Sherlock squeezed him and let go, shovelling food into his mouth like he was half-starved.

“Erm, we’re not in that much of a rush,” John said pointedly.

Sherlock barely slowed. “I need to finish that,” he answered, gesturing at the half-written melody. “It was for Rosie.”

John felt something constrict in his chest, and his stomach filled with warmth. Mary – the Mary who never left, and was always there, watching – smiled at him. “You’ve got a good one,” she told him gently. “Quirky… but you’re good for each other. And he’s smitten with Rosie.”

“I know,” he murmured, too quiet for Sherlock to hear – almost in his head, in fact. “I know.”

“I love you, John Watson, and I know you love me too. But I’m not here any more, and he is. You need each other. It is what it is.”

John smiled at Mary; she looked so solid and real and comforting. She said their phrase like a promise; like a good thing, rather than an admission of defeat.

“It is what it is,” he agreed, barely above a whisper, his eyes on the man who had turned his world upside down – who had just finished shovelling in his dinner, and had bounded enthusiastically across the room to scoop up his violin. He was playing the tune he’d written at double speed, still chewing, his eyebrows drawn together in a frown.

For the first time, John felt the need to finish the declaration. “It is what it is… and it is good,” he said, and locked eyes with Mary. She smiled at him – his favourite smile, the one that showed all her teeth – and turned to watch Sherlock play, standing tall, eyes closed, in the centre of the room.

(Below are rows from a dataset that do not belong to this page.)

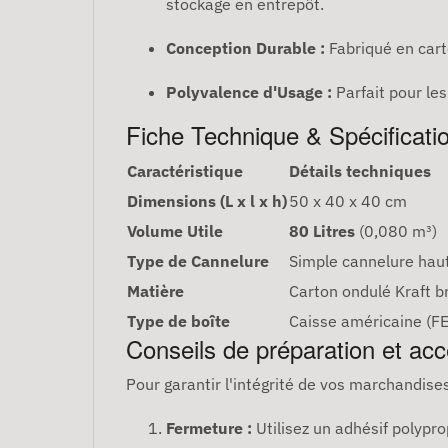
stockage en entrepôt.
Conception Durable :
Fabriqué en cart
Polyvalence d'Usage :
Parfait pour le
Fiche Technique & Spécificati
Caractéristique
Détails techniques
Dimensions (L x l x h)
50 x 40 x 40 cm
Volume Utile
80 Litres
(0,080 m³)
Type de Cannelure
Simple cannelure hau
Matière
Carton ondulé Kraft b
Type de boîte
Caisse américaine (F
Conseils de préparation et ac
Pour garantir l'intégrité de vos marchandis
Fermeture :
Utilisez un adhésif polypro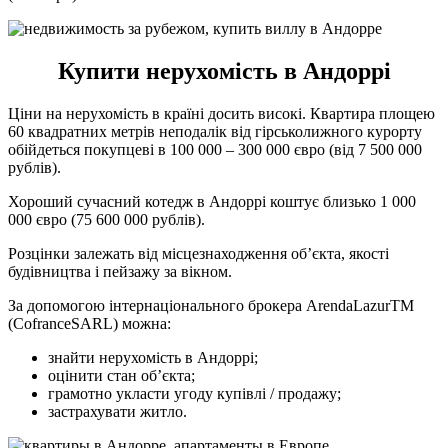
Купити нерухомість в Андоррі
Ціни на нерухомість в країні досить високі. Квартира площею
60 квадратних метрів неподалік від гірськолижного курорту
обійдеться покупцеві в 100 000 – 300 000 євро (від 7 500 000
рублів).
Хороший сучасний котедж в Андоррі коштує близько 1 000
000 євро (75 600 000 рублів).
Розцінки залежать від місцезнаходження об’єкта, якості
будівництва і пейзажу за вікном.
За допомогою інтернаціонального брокера ArendaLazurTM
(CofranceSARL) можна:
знайти нерухомість в Андоррі;
оцінити стан об’єкта;
грамотно укласти угоду купівлі / продажу;
застрахувати житло.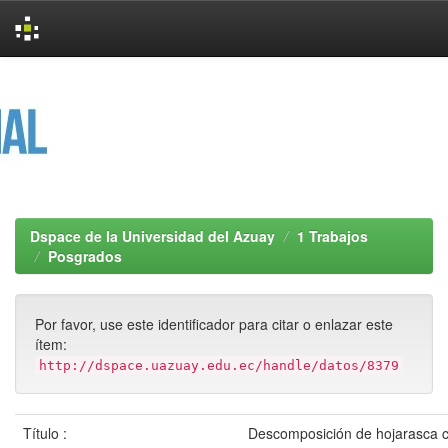
Skip
navigation
Dspace de la Universidad del Azuay
1 Trabajos
Posgrados
Por favor, use este identificador para citar o enlazar este
ítem:
http://dspace.uazuay.edu.ec/handle/datos/8379
Título :
Descomposición de hojarasca 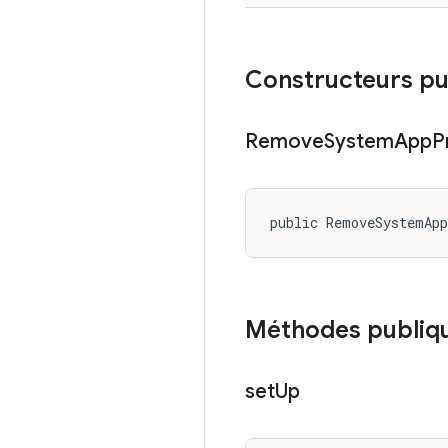
Constructeurs pu
Remove
System
App
P
public RemoveSystemAp
Méthodes publiq
set
Up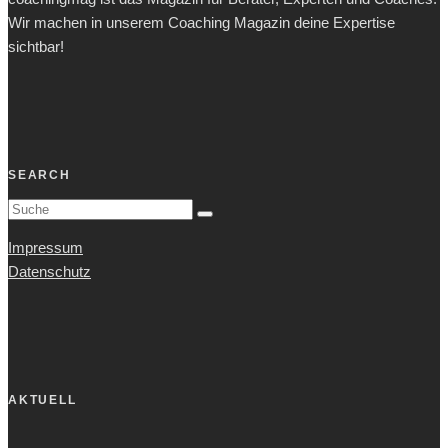
Wir machen in unserem Coaching Magazin deine Expertise
sichtbar!
SEARCH
Impressum
Datenschutz
AKTUELL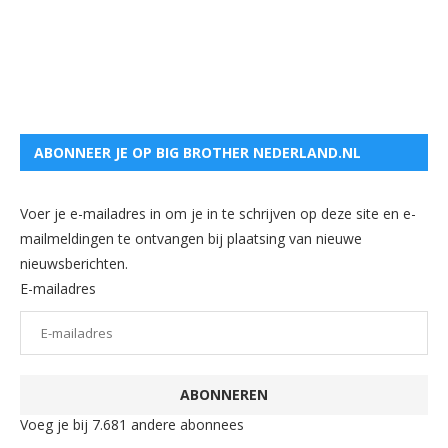
ABONNEER JE OP BIG BROTHER NEDERLAND.NL
Voer je e-mailadres in om je in te schrijven op deze site en e-
mailmeldingen te ontvangen bij plaatsing van nieuwe
nieuwsberichten.
E-mailadres
ABONNEREN
Voeg je bij 7.681 andere abonnees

“I’m going to teach her to play,” he announced when the last note rang into silence. “I’ll get her a half-size violin until she’s bigger. And dance, she needs to know how to dance. And she’s going to beat Mycroft in deductions by the time she’s ten.”

John swallowed a lump in his throat and stood up. “Who knew that a toddler is all it would take to break this cool exterior of yours,” he said. He intended it as a joke, but it came across more awed.

“Not any toddler, your toddler,” Sherlock corrected. “My goddaughter – not that god exists, but that’s a debate for another time. Anyway, I believe you broke the exterior long before Rosie came along, John – or I wouldn’t have jumped off that rooftop. I wouldn’t have made it out of Sherrinford.”

John blinked, opened his mouth to – to what? Ask what Sherlock meant? Reply? He didn’t know – he had no idea how to respond to something so heartfelt.

Sherlock saved him the trouble. “Come on, then. We have a Rosie to collect.”

And he swung his coat over his shoulders, threw his scarf around his neck, and strode out of the door before John’s mouth could catch up with his brain.